(Beginning of Provided records)

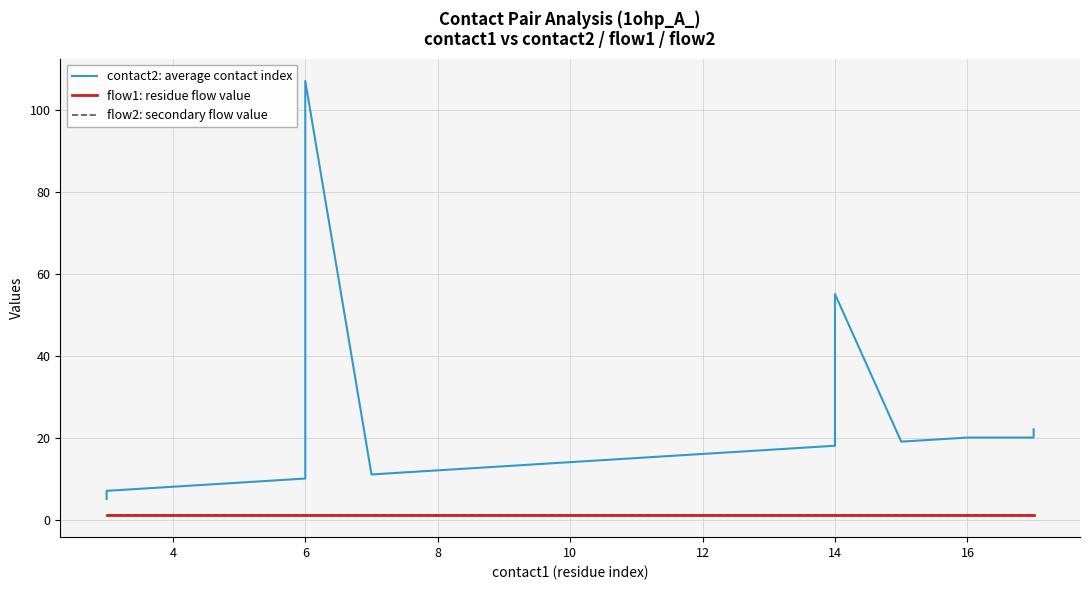

Does the chart display data point markers on the line(s)?

No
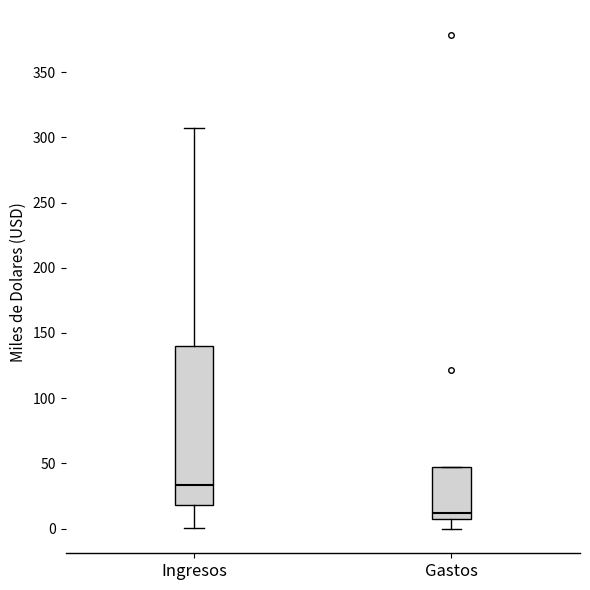

Reading left to right, read every box against the y-axis: the position of its median line, the range the box covers, and the ends of its whiskers. The values are not printed on the chart, so give them approximately, as read against the axis.

Ingresos: median 35, box 20 to 140, whiskers 0 to 305
Gastos: median 10 (just above the box's lower edge), box 10 to 50, whiskers 0 to 50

(End of Provided records)

▸ Your goal: Rewrite all the records, changing "chart" to "graph" wherever it appears and keeping every other word unchanged. Leave out the pictures.

▸ Worked solution:
Does the graph display data point markers on the line(s)?

No

Reading left to right, read every box against the y-axis: the position of its median line, the range the box covers, and the ends of its whiskers. The values are not printed on the graph, so give them approximately, as read against the axis.

Ingresos: median 35, box 20 to 140, whiskers 0 to 305
Gastos: median 10 (just above the box's lower edge), box 10 to 50, whiskers 0 to 50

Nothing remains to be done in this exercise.